Microsoft have best most fascinating documentation in some cases. It can be fantastically detailed, while being completely useless at the same time.
Take their Azure Python API, which is clearly translated directly from C#: There's a number of functions, which according to the documentation takes a string as an input. The thing is that it won't actually take a string, it will take three or four predefined strings. Everything else will yield no result. The only thing Microsoft doesn't care to put in the documentation is which strings are actually valid and what result you can expect from them.
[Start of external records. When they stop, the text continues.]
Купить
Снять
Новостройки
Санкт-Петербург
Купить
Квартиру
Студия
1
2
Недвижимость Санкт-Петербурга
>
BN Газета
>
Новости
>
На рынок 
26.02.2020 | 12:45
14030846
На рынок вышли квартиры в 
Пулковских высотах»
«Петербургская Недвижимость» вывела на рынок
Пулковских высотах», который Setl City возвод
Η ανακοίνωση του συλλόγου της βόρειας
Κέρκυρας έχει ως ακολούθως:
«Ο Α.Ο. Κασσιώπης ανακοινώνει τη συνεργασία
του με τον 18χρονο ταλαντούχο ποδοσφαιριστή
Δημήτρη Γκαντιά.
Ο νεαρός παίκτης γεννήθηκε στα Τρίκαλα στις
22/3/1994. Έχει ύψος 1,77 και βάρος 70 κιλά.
This is slightly unrelated but there was a time when reading the azure docs where you’d be reading a page for version 1.0 but the sidebar would take you to the documentation for version 2.0 and I actually got caught up writing a mismatched integration and it took me forever to figure out why I had done that.
microsoft's documentation for anything other than .NET stuff is absurdly bad.
i was trying to do some work with their crm solution it took me a literal week to find out how to do simple oauth -- mostly because 99% of the documentation only had .NET examples using their own framework!
Microsoft's documentation for .NET is also absurdly bad.
No, I don't want to do a full reload for every overload of a method. Yes, I might want to see where these extension methods are popping up from, out of nowhere.
Microsoft documentation was historically the gold standard for comprehensiveness and quality. If what the other commenter says (e.g. about their Azure docs) is true, I don't know if things have changed or what. Maybe a post-Nadella culture shift?
At one point they "burned the library" and broke a lot of old MSDN urls. It's now common to find dead links to MSDN on old Stackoverflow posts.
The documentation is definitely there, but finding it can be a curse. The search is worse than Google, the site is surprisingly slow for a bunch of static text, and the ability to discover something when you don't know the right search terms is poor because Microsoft name everything in the most generic way possible.
The Microsoft Docs change from MSDN was horrible (and still is). A lot of content got mysteriously mangled for no discernable reason. Their KB articles, which used to be excellent, have mostly been "disappeared" too. You can see a vast difference in quality between the newly-written pages and what was inherited from before. I find spelling and grammar errors often in the newer pages.
A lot of MS documentation now is awful. Azure stuff especially.
Sometimes there is just no usable documentation for certain things at all. I've even seen documentation for certain Azure things where it just directs you to Stack Overflow!
I guess people's expectations might have been lower? MSDN sucks along every axis I can imagine.
The content is bad: Quick, is System.DateTime[0] timezone-aware? The examples also use (the harmful and bug-prone) DateTime.Now 5 times, while DateTime.UtcNow is only mentioned once, as a minor aside.
The structure is bad: Is something part of "Core", "Framework", "Standard", or "Platform Extensions"? It's particularly ridiculous that trying to switch from Core to Platform Extensions while you're viewing a Core class (such as System.DateTime[0]), you'll get kicked over to.. Framework.
The layout is bad: Look at System.DateTime's list of constructors[1]. It takes up a whole screenful to say what Python's datetime.datetime constructor[2] paragraph says in three lines.
The design is bad: Compare the method listing of .NET's IDictionary[3] to Scala's Map[4], or Rust's HashMap[5]. Which one makes the type signatures the easiest to parse? Which one helps you get where you want to the fastest?
(Hint: For me, at least, not the one that insists on making everything a uniform shade of baby blue.)
Python's datetime appears to have one constructor with several optional parameters, whereas .NET's System.DateTime has several separate constructors each taking a different set of parameters. The MSDN documentation is accurate and correct; your critique applies to the underlying code (which is built to be backwards-compatible to .NET 1.0, which I don't think even supported optional arguments).
The signatures that are useful when developing the library might be more complex than the ones that the library consumer would be interested in. This isn't much of an excuse when you also maintain the documentation tools.
For a similar example, Scala's old collections library had a ton of machinery to ensure that `map` and co. would specialize correctly.[0] But the user never sees that, because they added a mechanism called "use cases", that allow you to override the signature shown in the docs with a simpler one.[1]